> [Work request]
Copy out every line of the data below, character for character, keeping each line break and every symbol unchanged.

> [Provided records]
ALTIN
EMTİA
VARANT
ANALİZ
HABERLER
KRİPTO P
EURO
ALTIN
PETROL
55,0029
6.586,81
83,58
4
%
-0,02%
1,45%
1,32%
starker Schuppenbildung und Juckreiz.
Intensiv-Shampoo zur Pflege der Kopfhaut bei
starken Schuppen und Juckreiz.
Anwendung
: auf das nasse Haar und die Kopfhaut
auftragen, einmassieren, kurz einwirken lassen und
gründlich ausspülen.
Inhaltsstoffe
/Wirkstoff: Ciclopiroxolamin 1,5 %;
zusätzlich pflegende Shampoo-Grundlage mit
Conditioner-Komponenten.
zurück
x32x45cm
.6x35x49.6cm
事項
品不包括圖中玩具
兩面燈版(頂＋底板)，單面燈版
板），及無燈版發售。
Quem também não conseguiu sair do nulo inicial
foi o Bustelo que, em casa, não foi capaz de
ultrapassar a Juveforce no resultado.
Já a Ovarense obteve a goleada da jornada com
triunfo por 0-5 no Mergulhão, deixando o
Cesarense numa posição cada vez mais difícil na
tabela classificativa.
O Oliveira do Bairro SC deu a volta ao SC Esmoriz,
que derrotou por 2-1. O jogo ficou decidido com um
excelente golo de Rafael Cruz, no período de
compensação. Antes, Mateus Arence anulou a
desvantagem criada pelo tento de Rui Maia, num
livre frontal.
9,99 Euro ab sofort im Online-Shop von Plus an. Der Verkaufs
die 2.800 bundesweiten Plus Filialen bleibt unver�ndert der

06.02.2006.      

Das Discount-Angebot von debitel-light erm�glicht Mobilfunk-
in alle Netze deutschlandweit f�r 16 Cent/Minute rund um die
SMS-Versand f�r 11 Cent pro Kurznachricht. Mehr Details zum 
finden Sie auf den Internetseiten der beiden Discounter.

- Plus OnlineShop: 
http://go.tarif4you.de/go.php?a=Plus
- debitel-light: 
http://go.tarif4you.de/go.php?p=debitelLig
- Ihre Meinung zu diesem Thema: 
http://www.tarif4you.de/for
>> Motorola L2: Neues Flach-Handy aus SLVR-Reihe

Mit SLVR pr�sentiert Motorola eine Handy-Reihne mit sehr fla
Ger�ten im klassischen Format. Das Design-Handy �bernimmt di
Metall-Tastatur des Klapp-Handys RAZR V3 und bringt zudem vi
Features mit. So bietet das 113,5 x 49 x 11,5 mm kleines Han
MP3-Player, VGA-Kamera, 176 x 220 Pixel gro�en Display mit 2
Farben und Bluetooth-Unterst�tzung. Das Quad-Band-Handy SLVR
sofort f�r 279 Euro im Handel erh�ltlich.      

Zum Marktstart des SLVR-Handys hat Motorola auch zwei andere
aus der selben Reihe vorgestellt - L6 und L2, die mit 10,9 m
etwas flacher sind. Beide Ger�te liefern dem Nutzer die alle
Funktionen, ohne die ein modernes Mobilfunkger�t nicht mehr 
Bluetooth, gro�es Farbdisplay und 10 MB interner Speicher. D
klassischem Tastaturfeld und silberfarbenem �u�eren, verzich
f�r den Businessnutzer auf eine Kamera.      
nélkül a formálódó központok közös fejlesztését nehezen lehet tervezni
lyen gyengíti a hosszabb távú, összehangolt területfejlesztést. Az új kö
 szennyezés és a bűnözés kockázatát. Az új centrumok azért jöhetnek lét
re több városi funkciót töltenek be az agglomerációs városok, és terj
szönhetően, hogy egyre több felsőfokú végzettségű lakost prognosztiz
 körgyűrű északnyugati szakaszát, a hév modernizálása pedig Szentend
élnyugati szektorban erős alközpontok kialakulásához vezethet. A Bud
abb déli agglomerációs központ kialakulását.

> [Task output]
ALTIN
EMTİA
VARANT
ANALİZ
HABERLER
KRİPTO P
EURO
ALTIN
PETROL
55,0029
6.586,81
83,58
4
%
-0,02%
1,45%
1,32%
starker Schuppenbildung und Juckreiz.
Intensiv-Shampoo zur Pflege der Kopfhaut bei
starken Schuppen und Juckreiz.
Anwendung
: auf das nasse Haar und die Kopfhaut
auftragen, einmassieren, kurz einwirken lassen und
gründlich ausspülen.
Inhaltsstoffe
/Wirkstoff: Ciclopiroxolamin 1,5 %;
zusätzlich pflegende Shampoo-Grundlage mit
Conditioner-Komponenten.
zurück
x32x45cm
.6x35x49.6cm
事項
品不包括圖中玩具
兩面燈版(頂＋底板)，單面燈版
板），及無燈版發售。
Quem também não conseguiu sair do nulo inicial
foi o Bustelo que, em casa, não foi capaz de
ultrapassar a Juveforce no resultado.
Já a Ovarense obteve a goleada da jornada com
triunfo por 0-5 no Mergulhão, deixando o
Cesarense numa posição cada vez mais difícil na
tabela classificativa.
O Oliveira do Bairro SC deu a volta ao SC Esmoriz,
que derrotou por 2-1. O jogo ficou decidido com um
excelente golo de Rafael Cruz, no período de
compensação. Antes, Mateus Arence anulou a
desvantagem criada pelo tento de Rui Maia, num
livre frontal.
9,99 Euro ab sofort im Online-Shop von Plus an. Der Verkaufs
die 2.800 bundesweiten Plus Filialen bleibt unver�ndert der

06.02.2006.      

Das Discount-Angebot von debitel-light erm�glicht Mobilfunk-
in alle Netze deutschlandweit f�r 16 Cent/Minute rund um die
SMS-Versand f�r 11 Cent pro Kurznachricht. Mehr Details zum 
finden Sie auf den Internetseiten der beiden Discounter.

- Plus OnlineShop: 
http://go.tarif4you.de/go.php?a=Plus
- debitel-light: 
http://go.tarif4you.de/go.php?p=debitelLig
- Ihre Meinung zu diesem Thema: 
http://www.tarif4you.de/for
>> Motorola L2: Neues Flach-Handy aus SLVR-Reihe

Mit SLVR pr�sentiert Motorola eine Handy-Reihne mit sehr fla
Ger�ten im klassischen Format. Das Design-Handy �bernimmt di
Metall-Tastatur des Klapp-Handys RAZR V3 und bringt zudem vi
Features mit. So bietet das 113,5 x 49 x 11,5 mm kleines Han
MP3-Player, VGA-Kamera, 176 x 220 Pixel gro�en Display mit 2
Farben und Bluetooth-Unterst�tzung. Das Quad-Band-Handy SLVR
sofort f�r 279 Euro im Handel erh�ltlich.      

Zum Marktstart des SLVR-Handys hat Motorola auch zwei andere
aus der selben Reihe vorgestellt - L6 und L2, die mit 10,9 m
etwas flacher sind. Beide Ger�te liefern dem Nutzer die alle
Funktionen, ohne die ein modernes Mobilfunkger�t nicht mehr 
Bluetooth, gro�es Farbdisplay und 10 MB interner Speicher. D
klassischem Tastaturfeld und silberfarbenem �u�eren, verzich
f�r den Businessnutzer auf eine Kamera.      
nélkül a formálódó központok közös fejlesztését nehezen lehet tervezni
lyen gyengíti a hosszabb távú, összehangolt területfejlesztést. Az új kö
 szennyezés és a bűnözés kockázatát. Az új centrumok azért jöhetnek lét
re több városi funkciót töltenek be az agglomerációs városok, és terj
szönhetően, hogy egyre több felsőfokú végzettségű lakost prognosztiz
 körgyűrű északnyugati szakaszát, a hév modernizálása pedig Szentend
élnyugati szektorban erős alközpontok kialakulásához vezethet. A Bud
abb déli agglomerációs központ kialakulását.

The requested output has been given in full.